Les doyens des facultés de médecine mettent également en uvre une démarche, baptisée « territoires universitaires de santé », visant à identifier et à reconnaître, dans les centres hospitaliers, des praticiens hospitaliers qui se verront confier des missions universitaires.
Il s'agit ensuite de proposer aux jeunes professionnels des conditions d'exercice qui répondent à leurs aspirations. Les jeunes médecins, dans leur très grande majorité, ne veulent plus d'exercice isolé. Ils veulent aussi pouvoir bénéficier, le cas échéant, d'un exercice mixte, en ville et à l'hôpital.
Dans ce cadre, la Normandie a particulièrement développé les maisons de santé pluridisciplinaires : on en dénombre trente-trois en Seine-Maritime, et cinq supplémentaires sont en projet.
C'est dans ce même esprit que le Gouvernement a mis en place le dispositif des « 400 médecins généralistes », qui partageront leur temps entre un hôpital et des consultations dans une zone sous-dense ou exerceront à titre salarié dans un centre de santé. En Seine-Maritime, dix projets sont engagés.
Enfin, vous connaissez les incitations financières qui ont été mises en place au fil des ans. Grâce au nouveau zonage défini par l'ARS, 27 % des Seinomarins vivent dans une zone éligible aux aides à l'installation et au maintien des médecins, hors quartiers prioritaires de la politique de la ville, soit une augmentation de dix-neuf points par rapport au précédent zonage.

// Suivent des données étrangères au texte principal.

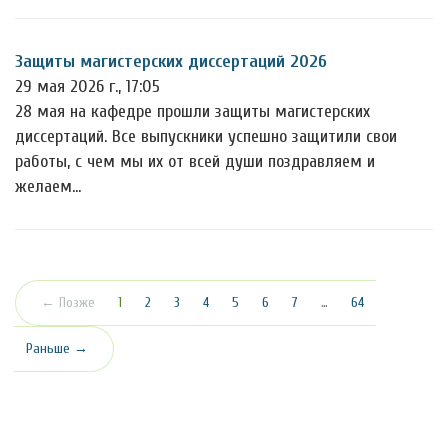
Защиты магистерских диссертаций 2026
29 мая 2026 г., 17:05
28 мая на кафедре прошли защиты магистерских
диссертаций. Все выпускники успешно защитили свои
работы, с чем мы их от всей души поздравляем и
желаем…
(текущая)
← Позже
1
2
3
4
5
6
7
…
64
Раньше →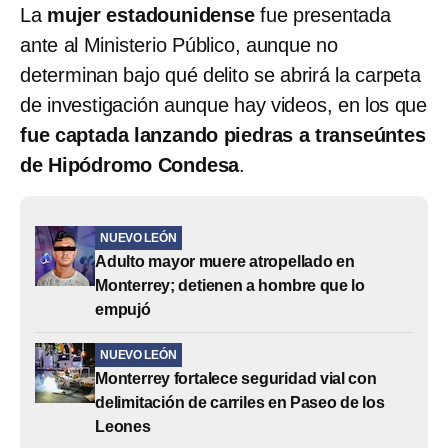
La
mujer estadounidense
fue presentada
ante al Ministerio Público, aunque no
determinan bajo qué delito se abrirá la carpeta
de investigación aunque hay videos, en los que
fue captada lanzando piedras a transeúntes
de Hipódromo Condesa
.
NUEVO LEÓN
Adulto mayor muere atropellado en
Monterrey; detienen a hombre que lo
empujó
NUEVO LEÓN
Monterrey fortalece seguridad vial con
delimitación de carriles en Paseo de los
Leones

Vos préoccupations sont légitimes. Je les partage et je vous confirme que le Gouvernement et l'ARS seront particulièrement vigilants.
M. le président. La parole est à Mme Céline Brulin, pour la réplique.
Mme Céline Brulin. Je vous remercie de votre réponse, madame la ministre, notamment en ce qui concerne les dix projets d'installation de médecin dans le cadre du dispositif des « 400 médecins généralistes ».
En revanche, je ne suis pas complètement satisfaite de votre réponse sur le numerus clausus. Sachant qu'il faut une dizaine d'années pour former un médecin, il est nécessaire d'ouvrir des places très rapidement.
Les ARS ont été beaucoup décriées durant la crise du covid-19. Pour devenir véritablement utiles à nos concitoyens et aux élus locaux, elles doivent s'efforcer d'apporter un soutien « sur mesure » à l'élaboration de projets de territoire. Aujourd'hui, elles sont un peu trop technocratiques à mon goût.
Enfin, vous ne m'avez répondu sur le devenir du centre hospitalier intercommunal Caux-Vallée de Seine, qui doit demeurer un hôpital de proximité. Peut-être le ferez-vous par écrit.